Given \(n\) distinct items, there are \(P(n, k)\) permutations of \(0 \leq k \leq n\) items. Each permutation of \(k\) items can be re-arranged \(k!\) ways. If item order doesn’t matter, there are
\[ \frac{P(n, k)}{k!} = \frac{n!}{k!(n-k)!} = C(n, k) \]
orderless permutations, or combinations. Sanity check: \(C(n, n) = n!/(n!(n - n)!) = 1/0! = 1\).
Combinations are fun to play with.

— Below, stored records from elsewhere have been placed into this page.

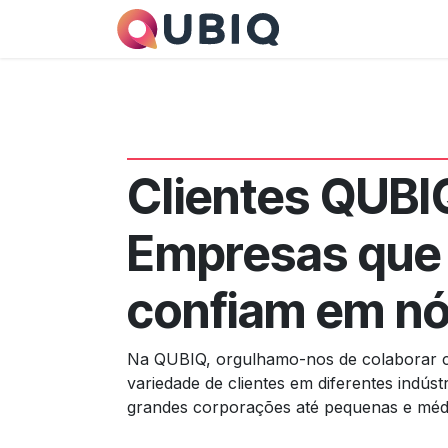
Pular para o conteúdo
Os Nossos serviç
Clientes QUBIQ
Empresas que
confiam em n
Na QUBIQ, orgulhamo-nos de colaborar
variedade de clientes em diferentes indúst
grandes corporações até pequenas e méd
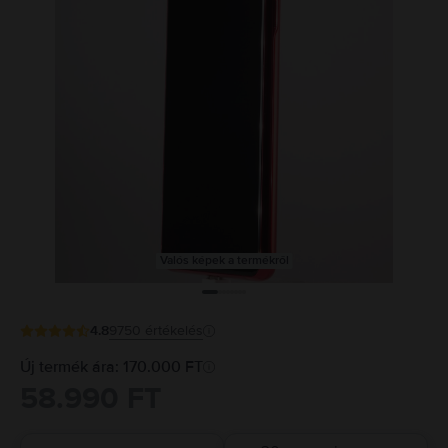
Valós képek a termékről
4.8
9750
értékelés
Új termék ára: 170.000 FT
58.990 FT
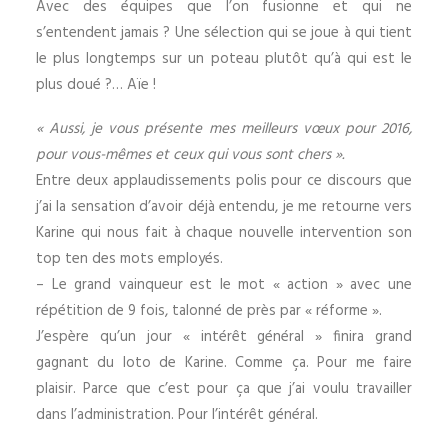
Avec des équipes que l’on fusionne et qui ne
s’entendent jamais ? Une sélection qui se joue à qui tient
le plus longtemps sur un poteau plutôt qu’à qui est le
plus doué ?… Aïe !
« Aussi, je vous présente mes meilleurs vœux pour 2016,
pour vous-mêmes et ceux qui vous sont chers ».
Entre deux applaudissements polis pour ce discours que
j’ai la sensation d’avoir déjà entendu, je me retourne vers
Karine qui nous fait à chaque nouvelle intervention son
top ten des mots employés.
– Le grand vainqueur est le mot « action » avec une
répétition de 9 fois, talonné de près par « réforme ».
J’espère qu’un jour « intérêt général » finira grand
gagnant du loto de Karine. Comme ça. Pour me faire
plaisir. Parce que c’est pour ça que j’ai voulu travailler
dans l’administration. Pour l’intérêt général.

First, \(C(n, k) = C(n, n - k)\).? Then
\[\begin{eqnarray}
C(n, k + 1) & = & \frac{n!}{(k + 1)!(n - k - 1)!} \\
& = & \frac{n!(n - k)}{(k + 1)k!(n - k)(n - k - 1)!} \\
& = & \frac{n - k}{k + 1}C(n, k)
\end{eqnarray}\]
\(C(n, k + 1)\) is largest when \((n - k)/(k + 1)\) is closest to 1, which occurs when \(k\) is closest to \((n - 1)/2\). Similarly
\[\begin{eqnarray}
C(n + 1, k) & = & \frac{(n + 1)!}{k!(n + 1 - k)!} \\
& = & \frac{(n + 1)n!}{k!(n + 1 - k)(n - k)!} \\
& = & \frac{n + 1}{n + 1 - k}C(n, k)
\end{eqnarray}\]